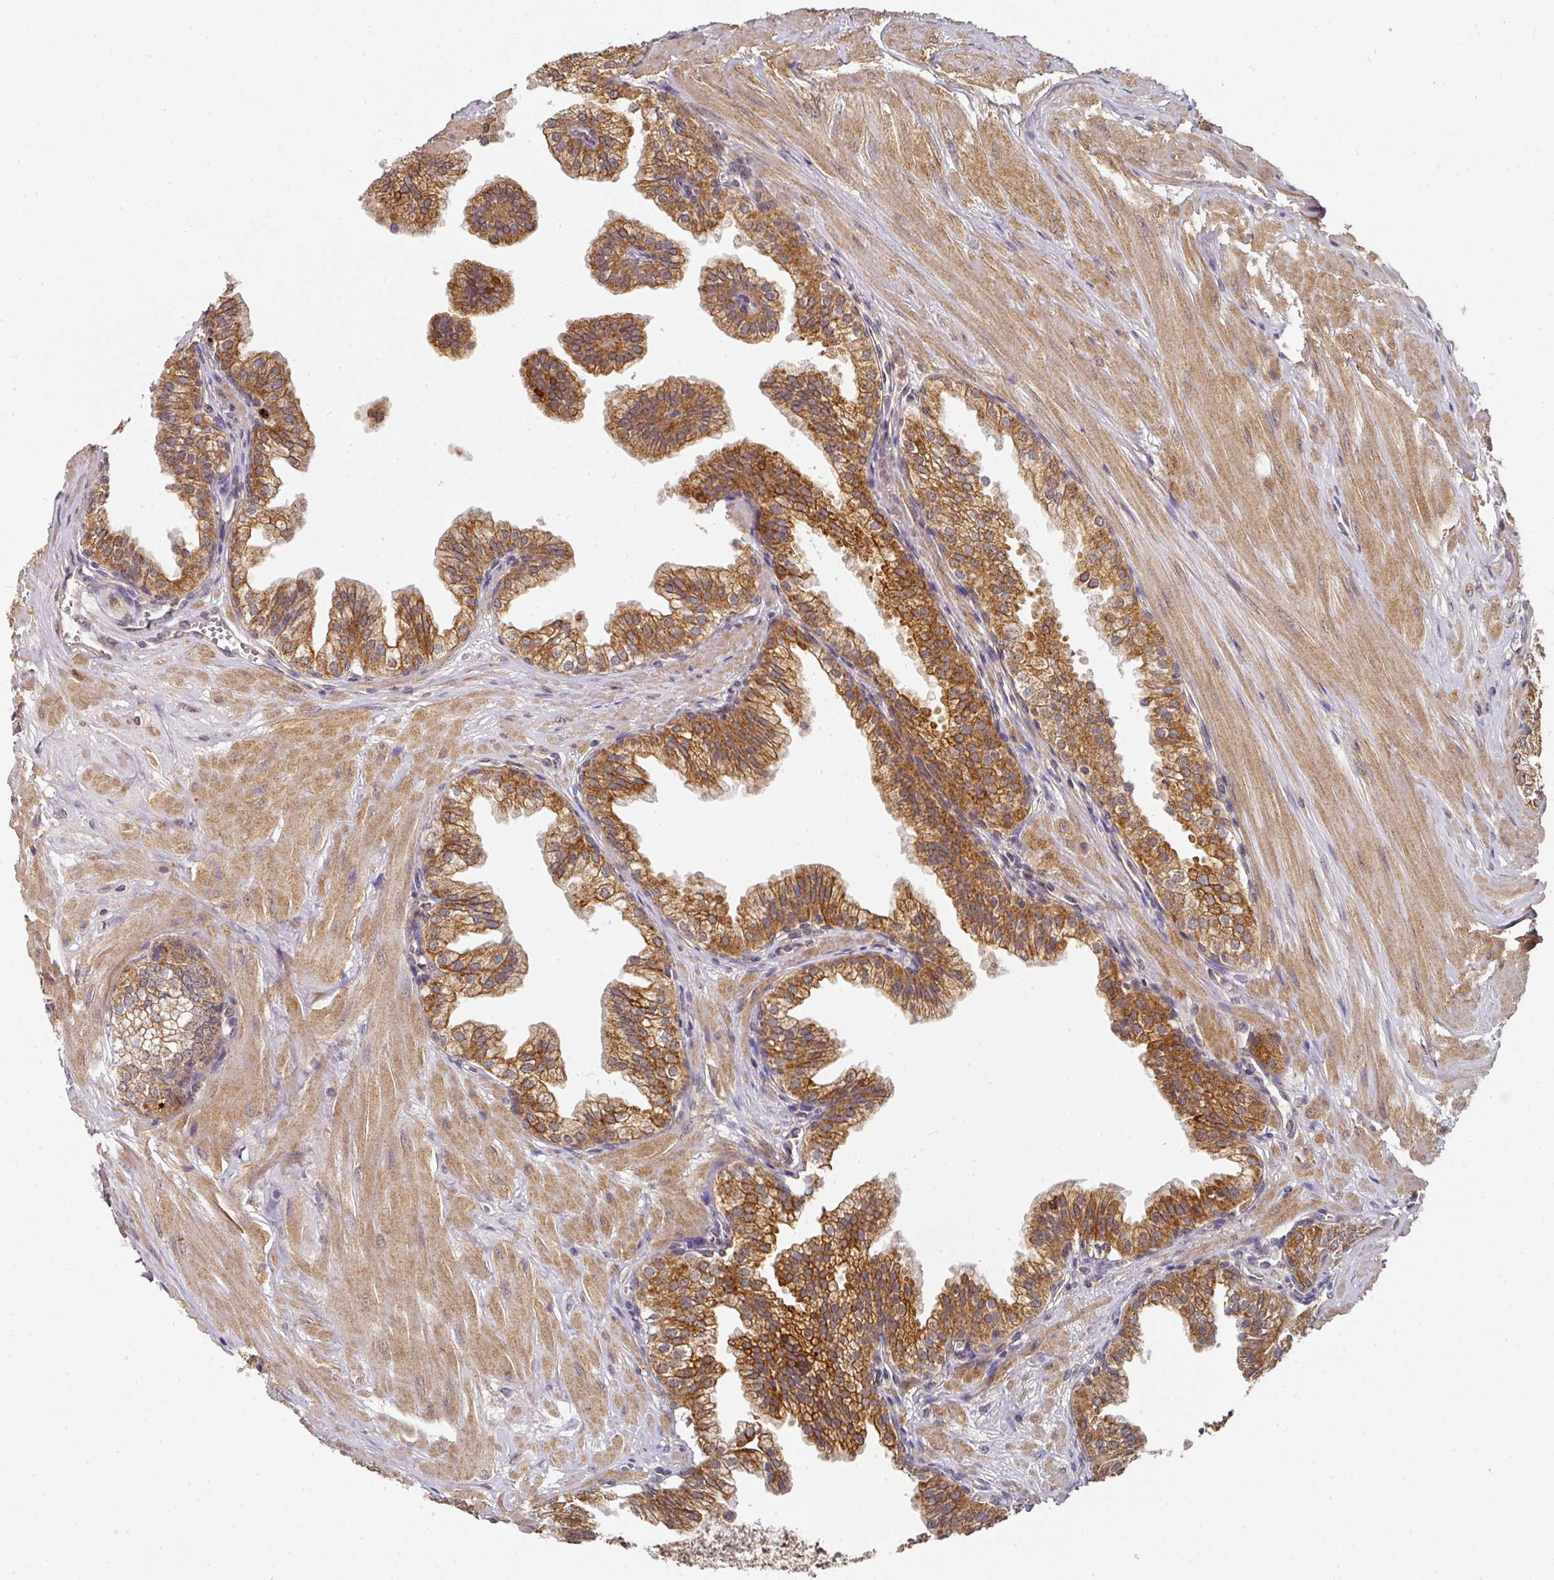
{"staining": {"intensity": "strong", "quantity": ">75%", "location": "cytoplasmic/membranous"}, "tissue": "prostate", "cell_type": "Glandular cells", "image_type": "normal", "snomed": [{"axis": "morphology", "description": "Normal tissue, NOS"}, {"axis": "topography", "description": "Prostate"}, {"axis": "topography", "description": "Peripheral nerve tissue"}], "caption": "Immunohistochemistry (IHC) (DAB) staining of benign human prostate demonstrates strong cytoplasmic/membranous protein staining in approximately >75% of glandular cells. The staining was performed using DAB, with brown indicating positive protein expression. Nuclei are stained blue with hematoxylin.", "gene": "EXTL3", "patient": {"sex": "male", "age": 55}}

==

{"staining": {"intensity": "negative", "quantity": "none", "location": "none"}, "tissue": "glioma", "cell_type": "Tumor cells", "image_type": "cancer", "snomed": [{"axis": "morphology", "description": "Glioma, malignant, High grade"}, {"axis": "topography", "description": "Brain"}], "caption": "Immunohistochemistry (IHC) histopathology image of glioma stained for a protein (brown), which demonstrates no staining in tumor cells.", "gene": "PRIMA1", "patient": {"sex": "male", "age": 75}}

==

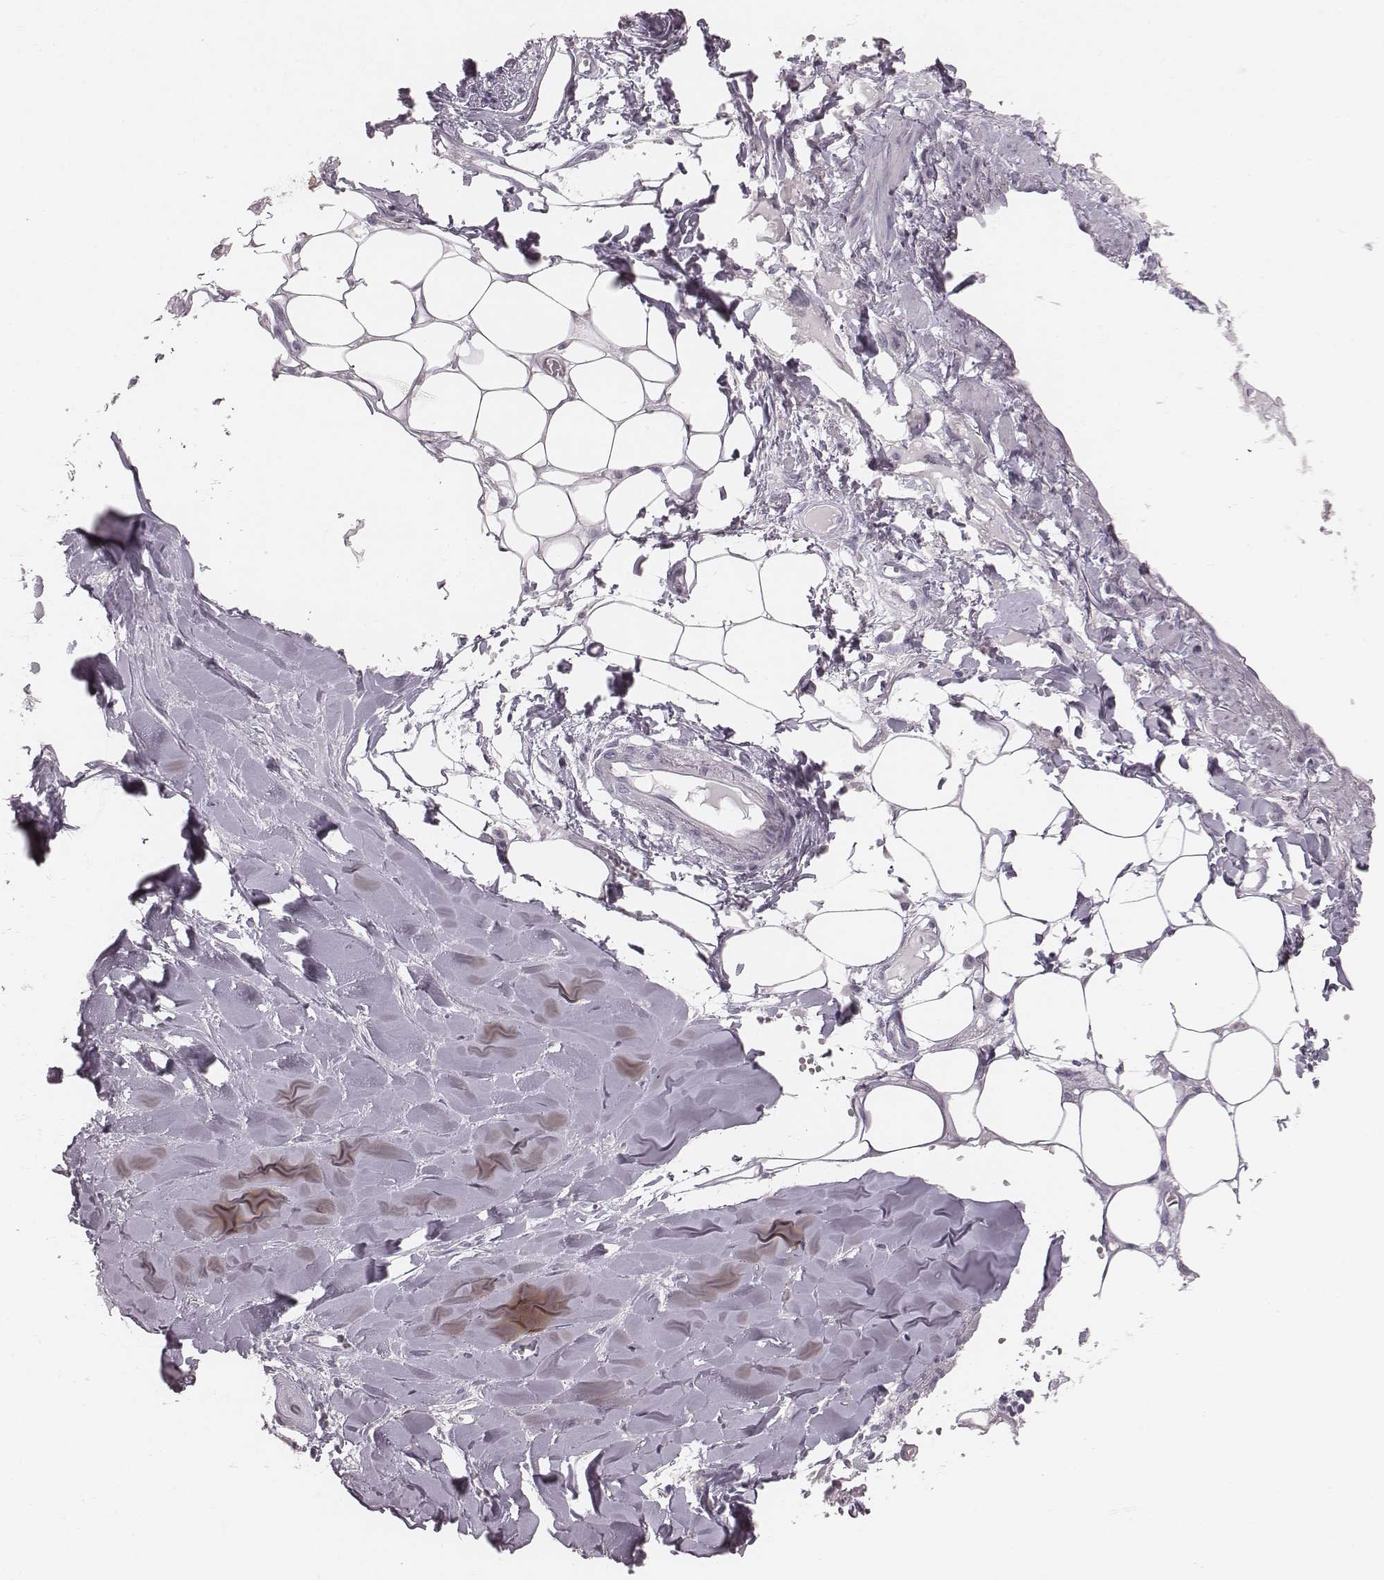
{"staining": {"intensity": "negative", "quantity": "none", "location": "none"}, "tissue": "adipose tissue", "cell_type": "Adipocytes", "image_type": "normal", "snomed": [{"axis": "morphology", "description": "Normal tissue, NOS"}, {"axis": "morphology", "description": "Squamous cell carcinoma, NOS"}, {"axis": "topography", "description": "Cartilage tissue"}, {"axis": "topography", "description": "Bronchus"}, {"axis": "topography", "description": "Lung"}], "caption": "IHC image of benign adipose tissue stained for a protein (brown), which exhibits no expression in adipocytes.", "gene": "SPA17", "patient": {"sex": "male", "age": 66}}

TASK PROMPT:
Only the count should be given: the number of lines in the entries above containing the word "which".

SOLUTION TO THIS TASK:
2